Can I get the binary address of a for-loop statement?

Hi, all

  What I want to do is to locate the range of a for-loop statement in
a binary. For example, given a for-loop statement belows,

for (stat1; stat2; stat3) {
  /* do something */
}

  Is it possible to get information about the range (binary address)
of the above for-loop, say, 0x0100 - 0x0120.

  One idea comes up in my mind is adding passes to retrieve such
information in LLVM, then use llvm-gcc to compile the code.

  Any suggestion appreciated.

Regards,
chenwj

In general, this is not possible. Consider, for example, the fact that various optimization passes may reorder the code, including such things as hoisting computations outside of the loop, and enclosing loops, scheduling those instructions before others that did not originate from source lines within the loop, etc. That's not to mention things like loop unrolling.

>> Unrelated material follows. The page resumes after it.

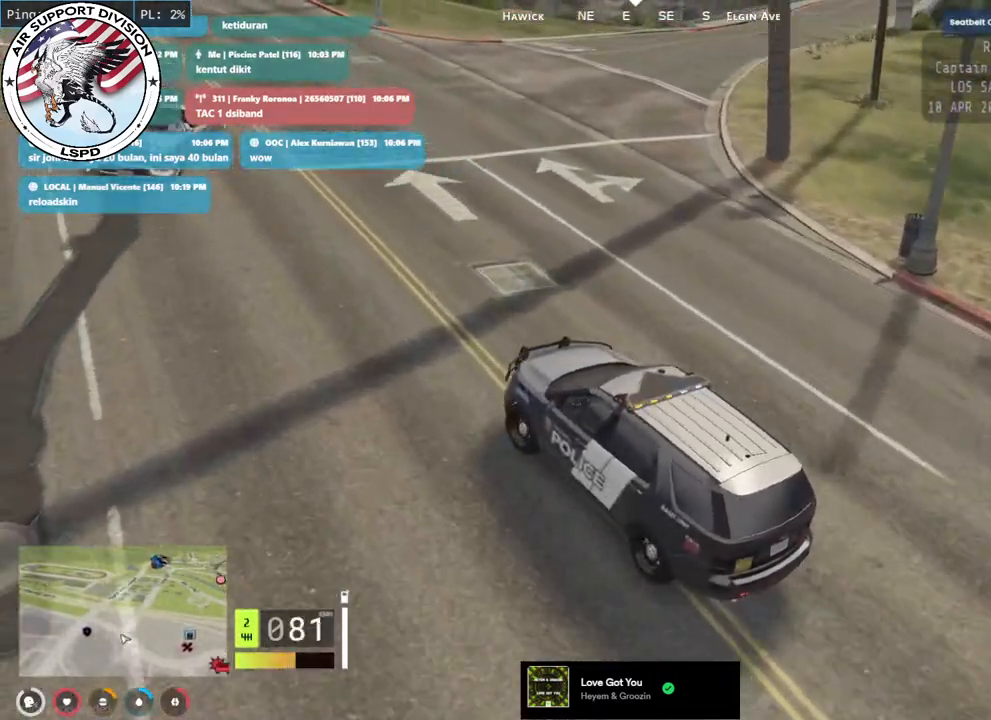
{"keys": ["d", "w"], "mouse": [], "events": [[433, "d", "down"]]}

That said, especially at low optimization levels, you may be able to get at least an approximation of what you're after from debug information. See http://llvm.org/docs/SourceLevelDebugging.html for an overview.

Regards,
-Jim

In general, this is not possible. Consider, for example, the fact that various optimization passes may reorder the code, including such things as hoisting computations outside of the loop, and enclosing loops, scheduling those instructions before others that did not originate from source lines within the loop, etc. That's not to mention things like loop unrolling.

Another thing that might work would be to insert inline assembly statements that define symbols before and after the loop. The LLVM optimizations shouldn't move loop code around these inline assembly statements (if the statements are labeled as modifying memory in a volatile manner), but optimizations between the inline assembly statements should remain unfettered.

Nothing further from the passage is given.